Banking groups from China and Vietnam complete Lerner College-JPMorgan Chase leadership training course
8:45 a.m., June 27, 2012--Through an extension of the University of Delaware’s collaboration with JPMorgan Chase, the Alfred Lerner College of Business and Economics recently hosted a series of two-day leadership seminars, “Managing Innovation and Risk,” for delegations of bankers from China and Vietnam.
“Our selection by JPMorgan Chase to deliver a leadership development program for 40 international delegates truly shows our global capabilities here at the Lerner College,” said Bruce Weber, dean of the college.
Spotlight on scholars
The program, as well as the executive education curriculum, was developed by Lerner College faculty and staff including Weber; Roger Coffin, associate director of corporate outreach; Jack Baroudi, associate dean for graduate and executive programs; Bintong Chen, associate dean for research; and Wendy Holmes, administrative assistant, in conjunction with JPMorgan Chase.
The Chinese delegation, with representatives from seven banks, met on May 10-11 on UD’s Laird Campus in Newark. The Vietnamese delegation, with representatives from eight banks, met on May 14-15 on UD’s main campus in Newark.
Weber gave the first session, “Leadership: Risk and Innovation,” and used a simple jellybean guessing contest to show the participants about group choices versus single-person decisions.
“Innovation will be stifled unless an organization can tolerate risks, and rewarding managers based only on outcomes, rather than their decisions, is harmful,” said Weber. “Remember, in an uncertain world some good decisions do not generate the desired results for factors outside of the managers’ control. As the complexity of business and technology increases, leaders today need to develop more inclusive decision processes.”
Using a jar with 989 jellybeans, Weber showed the median error of the individual guesses was 462, while the median guess was only 11 away from the true number.

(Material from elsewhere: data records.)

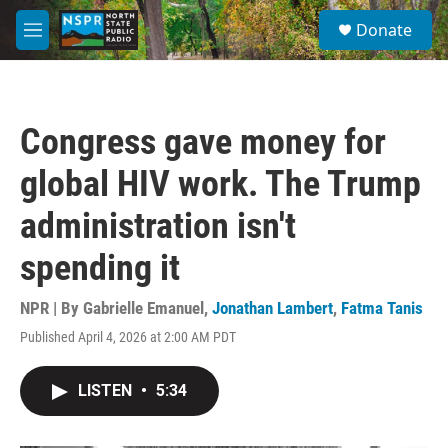
Skip to main content
S
Donate
e
M
a
e
r
n
c
u
h
Congress gave money for
u
e
global HIV work. The Trump
r
y
administration isn't
spending it
NPR | By
Gabrielle Emanuel
,
Jonathan Lambert
,
Fatma Tanis
Published April 4, 2026 at 2:00 AM PDT
LISTEN
•
5:34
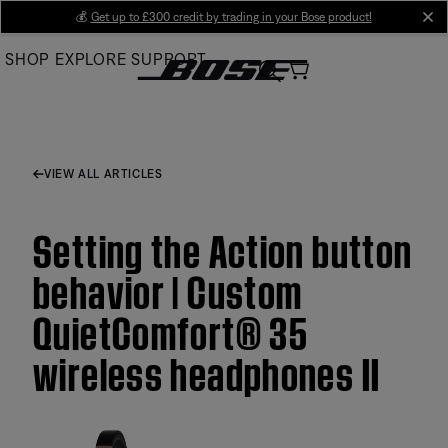
Skip
💰
Get up to £300 credit by trading in your Bose product!
cl
to
SHOP
EXPLORE
SUPPORT
Main
VIEW ALL ARTICLES
Setting the Action button
behavior | Custom
QuietComfort® 35
wireless headphones II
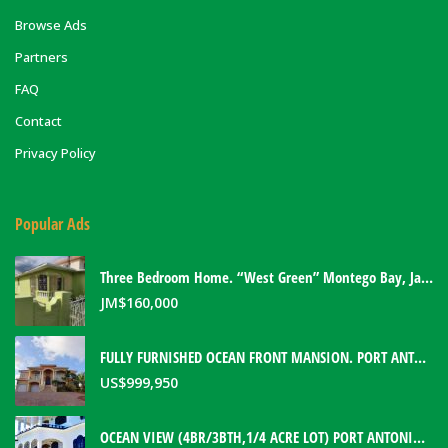
Browse Ads
Partners
FAQ
Contact
Privacy Policy
Popular Ads
Three Bedroom Home. “West Green” Montego Bay, Jamaica
JM$
160,000
FULLY FURNISHED OCEAN FRONT MANSION. PORT ANTONIO, JAMAICA
US$
999,950
OCEAN VIEW (4BR/3BTH,1/4 ACRE LOT) PORT ANTONIO HOME. PORTLAND, JAMAICA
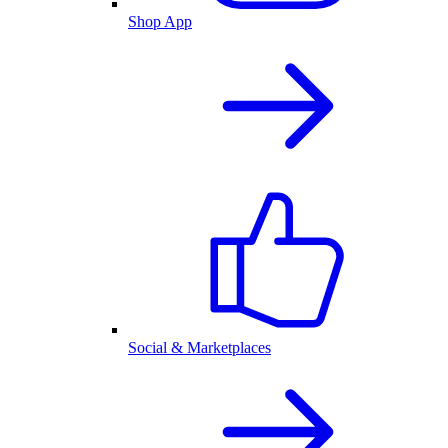
Shop App
Social & Marketplaces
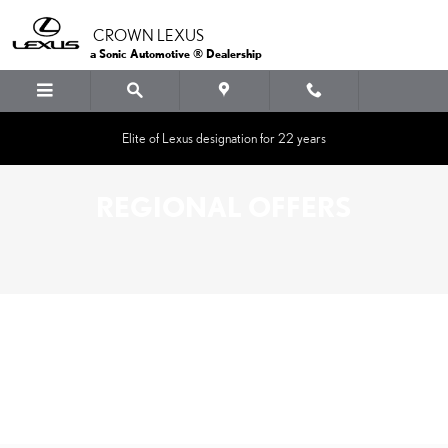
Skip to main content
CROWN LEXUS
a Sonic Automotive ® Dealership
Elite of Lexus designation for 22 years
REGIONAL OFFERS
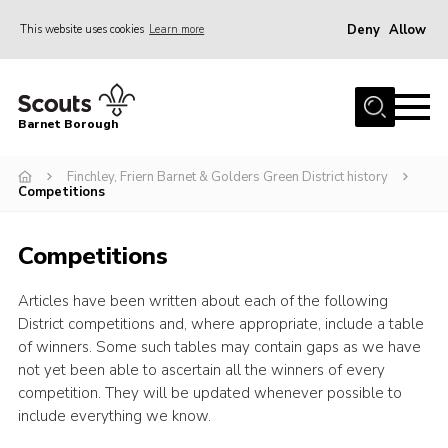
Deny
Allow
This website uses cookies
Learn more
Menu
Home
Barnet Borough
Join the Scouts
Finchley, Friern Barnet & Golders Green District history
Info for parents
Competitions
News
Competitions
Events
International
Articles have been written about each of the following
District competitions and, where appropriate, include a table
District venues
of winners. Some such tables may contain gaps as we have
Gallery
not yet been able to ascertain all the winners of every
competition. They will be updated whenever possible to
Contact
include everything we know.
Info for volunteers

“The more independent perspectives a leader gathers the more successful his or her organization will be,” said Weber.
Baroudi taught the next session, “Leadership: Learning and Biology,” with Weber, as well as “Leadership and Learning.”
“Understanding our cognitive and emotional biases is critical for successful decision making, particularly in stressful situations,” said Baroudi.

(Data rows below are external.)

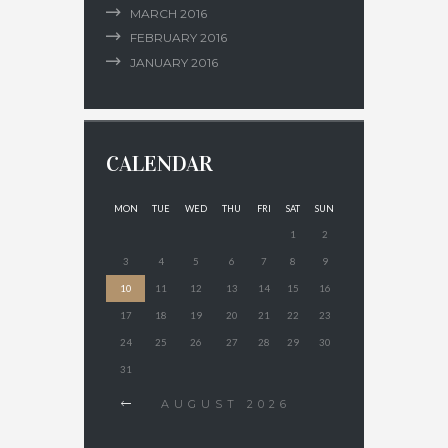
MARCH
2016
FEBRUARY
2016
JANUARY
2016
CALENDAR
MON
TUE
WED
THU
FRI
SAT
SUN
1
2
3
4
5
6
7
8
9
10
11
12
13
14
15
16
17
18
19
20
21
22
23
24
25
26
27
28
29
30
31
AUGUST
2026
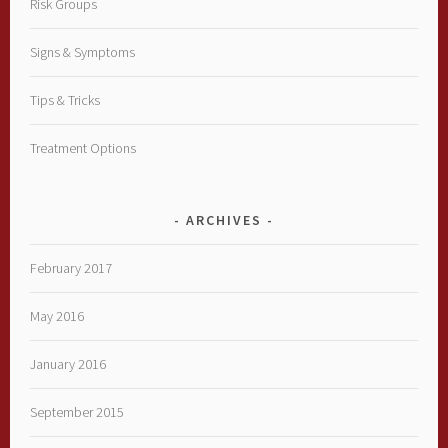
Risk Groups
Signs & Symptoms
Tips & Tricks
Treatment Options
ARCHIVES
February 2017
May 2016
January 2016
September 2015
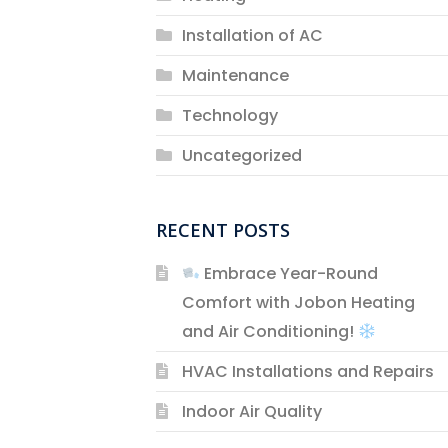
Installation of AC
Maintenance
Technology
Uncategorized
RECENT POSTS
Embrace Year-Round
Comfort with Jobon Heating
and Air Conditioning!
HVAC Installations and Repairs
Indoor Air Quality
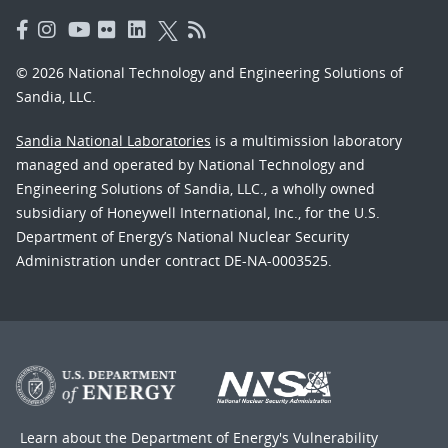
© 2026 National Technology and Engineering Solutions of
Sandia, LLC.
Sandia National Laboratories
is a multimission laboratory
managed and operated by National Technology and
Engineering Solutions of Sandia, LLC., a wholly owned
subsidiary of Honeywell International, Inc., for the U.S.
Department of Energy’s National Nuclear Security
Administration under contract DE-NA-0003525.
Learn about the Department of Energy's
Vulnerability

For Baroudi, the “fun part” of the research he shared with the groups was to show that those biases apply to all humans regardless of origin or nationality and the flaws in decision-making are a consequence of human biology.

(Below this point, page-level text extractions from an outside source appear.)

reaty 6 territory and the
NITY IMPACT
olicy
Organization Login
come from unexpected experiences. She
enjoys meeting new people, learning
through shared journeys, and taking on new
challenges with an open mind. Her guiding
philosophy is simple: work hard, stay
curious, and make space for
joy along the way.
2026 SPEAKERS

“It was my pleasure to share this information with our Chinese and Vietnamese bankers and hope they will find it helpful as they think about how they make decisions and what they may do to improve this process.”
Chen taught sessions on “Project Management: New Trends and Innovations” and “The Psychology of Waiting and Implications for Banks.” He spoke highly of the program as a model for university and industry collaboration and exchange.
“The university professors design their lectures for specific needs of the financial industry and talk about the latest developments from their readings and research while the managers from international banks share with professors the challenges they face in their daily operations,” said Chen. “Both groups from China and Vietnam were very energetic and enthusiastic about learning and I really enjoyed the experience of interacting with them.”
Coffin taught a session titled “Working with Government and Laws,” which showed the students, using real life examples, the types of competencies that prove to be effective in working with government regulators, particularly in times of organizational crisis.
The program agenda also included a full tour of the UD campus by the Blue Hen Ambassadors, as well as tours and demonstrations of the Exelon Trading Center (ETC) by Rich Jakotowicz, director of the ETC and instructor of finance; and the JPMorgan Chase Innovation Center by Jennifer McDermott of JPMorgan Chase.
“The leadership training we delivered to the Chinese and Vietnamese delegations sponsored by JPMorgan Chase is something that the Lerner College has a unique perspective on, and along with our many other competencies, will form the basis for continuing executive education programs both within financial services and in other industries,” said Coffin, who added that increased executive education offerings will be a strategic priority for the Lerner College going forward.